* **WORK ITEM**: Count the lines in the rows below that contain the word "series". Reply with the number only.
[DATASET Boundary: Start]
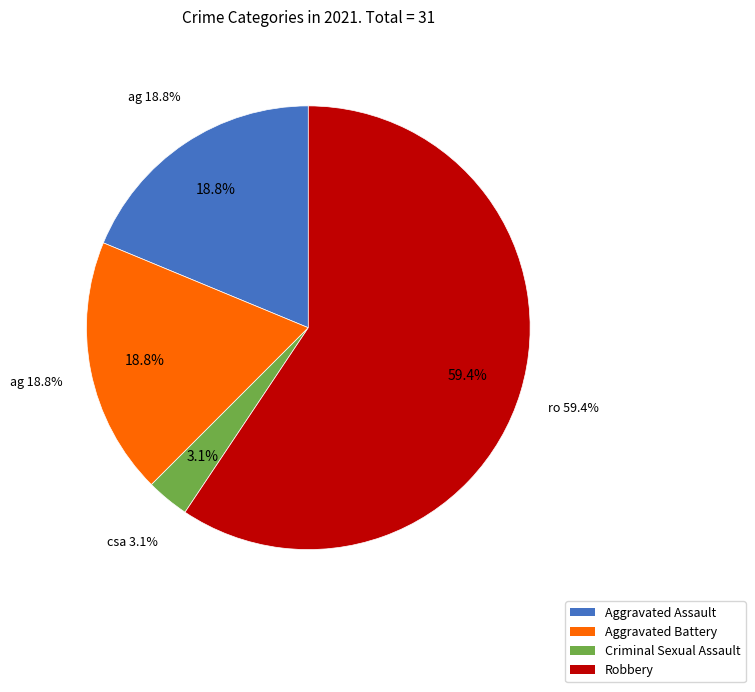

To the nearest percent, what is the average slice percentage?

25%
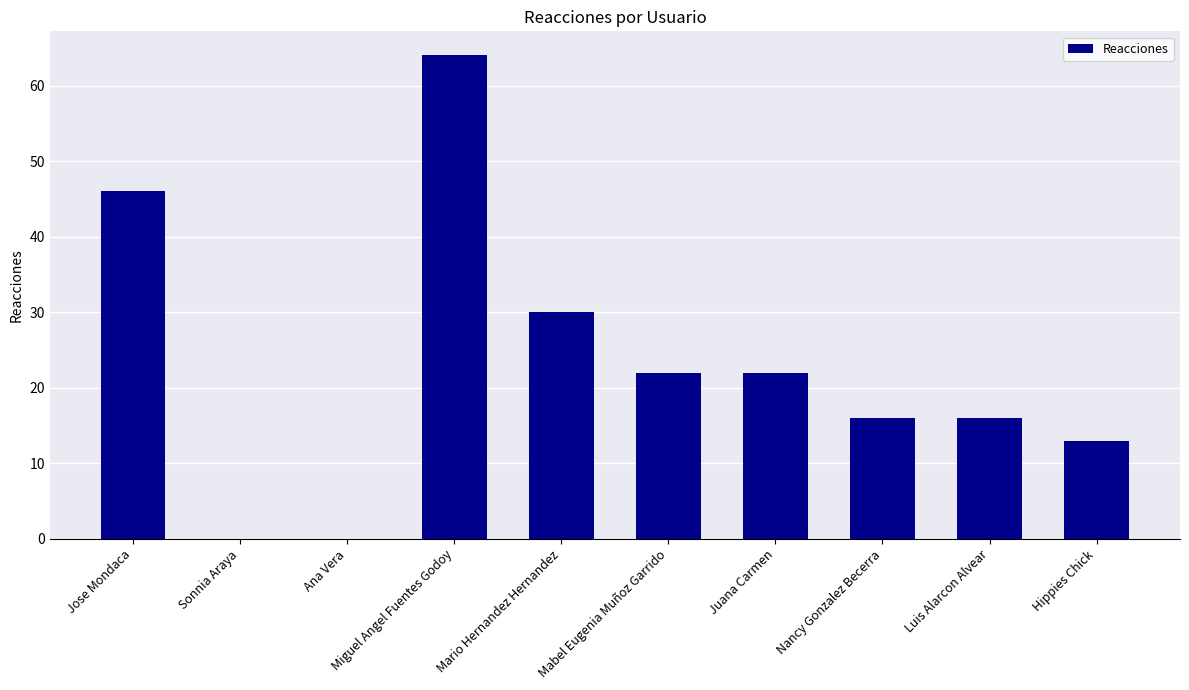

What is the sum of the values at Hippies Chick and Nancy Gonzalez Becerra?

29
[DATASET Boundary: End]
[DATASET Boundary: Start]
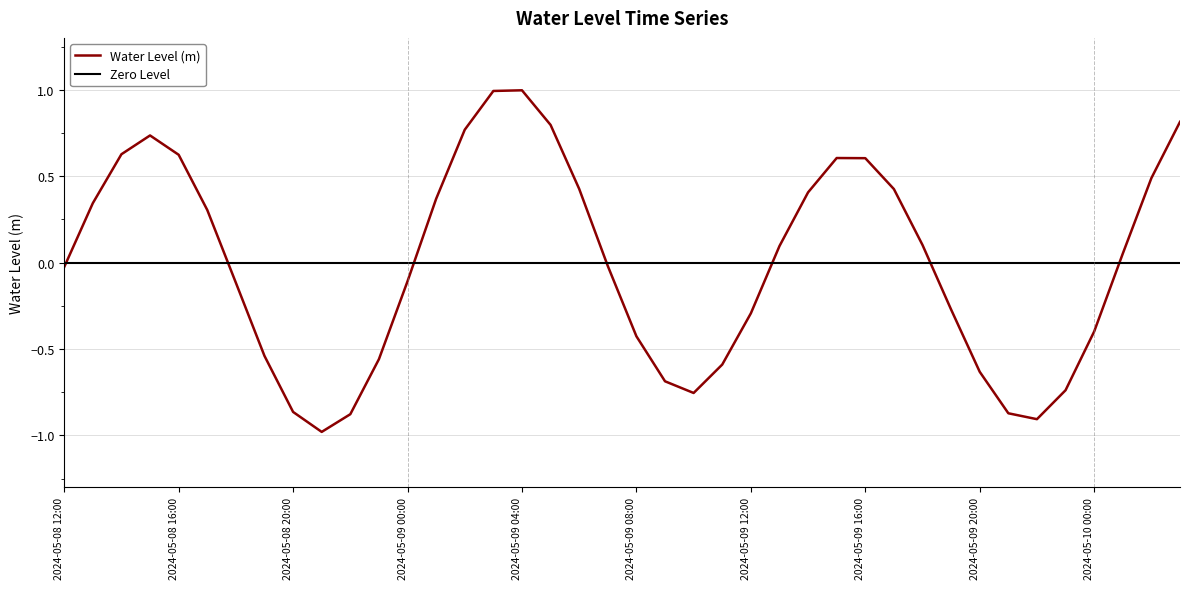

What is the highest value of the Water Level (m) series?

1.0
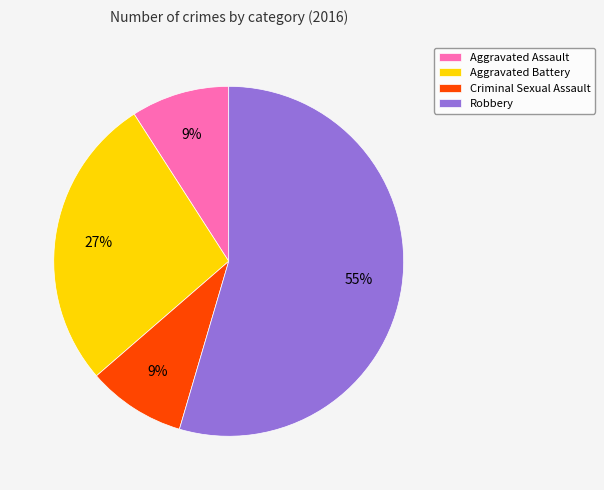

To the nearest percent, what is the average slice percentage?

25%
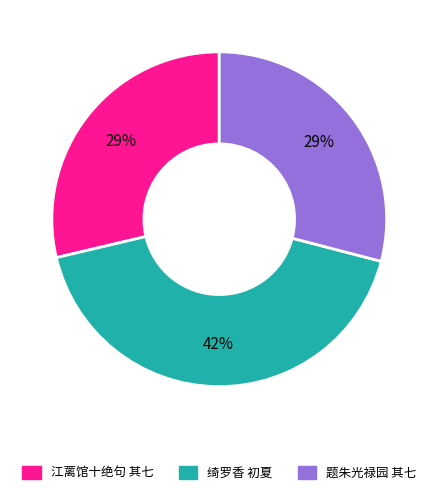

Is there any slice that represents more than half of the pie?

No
[DATASET Boundary: End]
[DATASET Boundary: Start]
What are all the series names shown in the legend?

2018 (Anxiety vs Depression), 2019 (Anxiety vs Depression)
[DATASET Boundary: End]
* **WRITTEN SOLUTION**: 2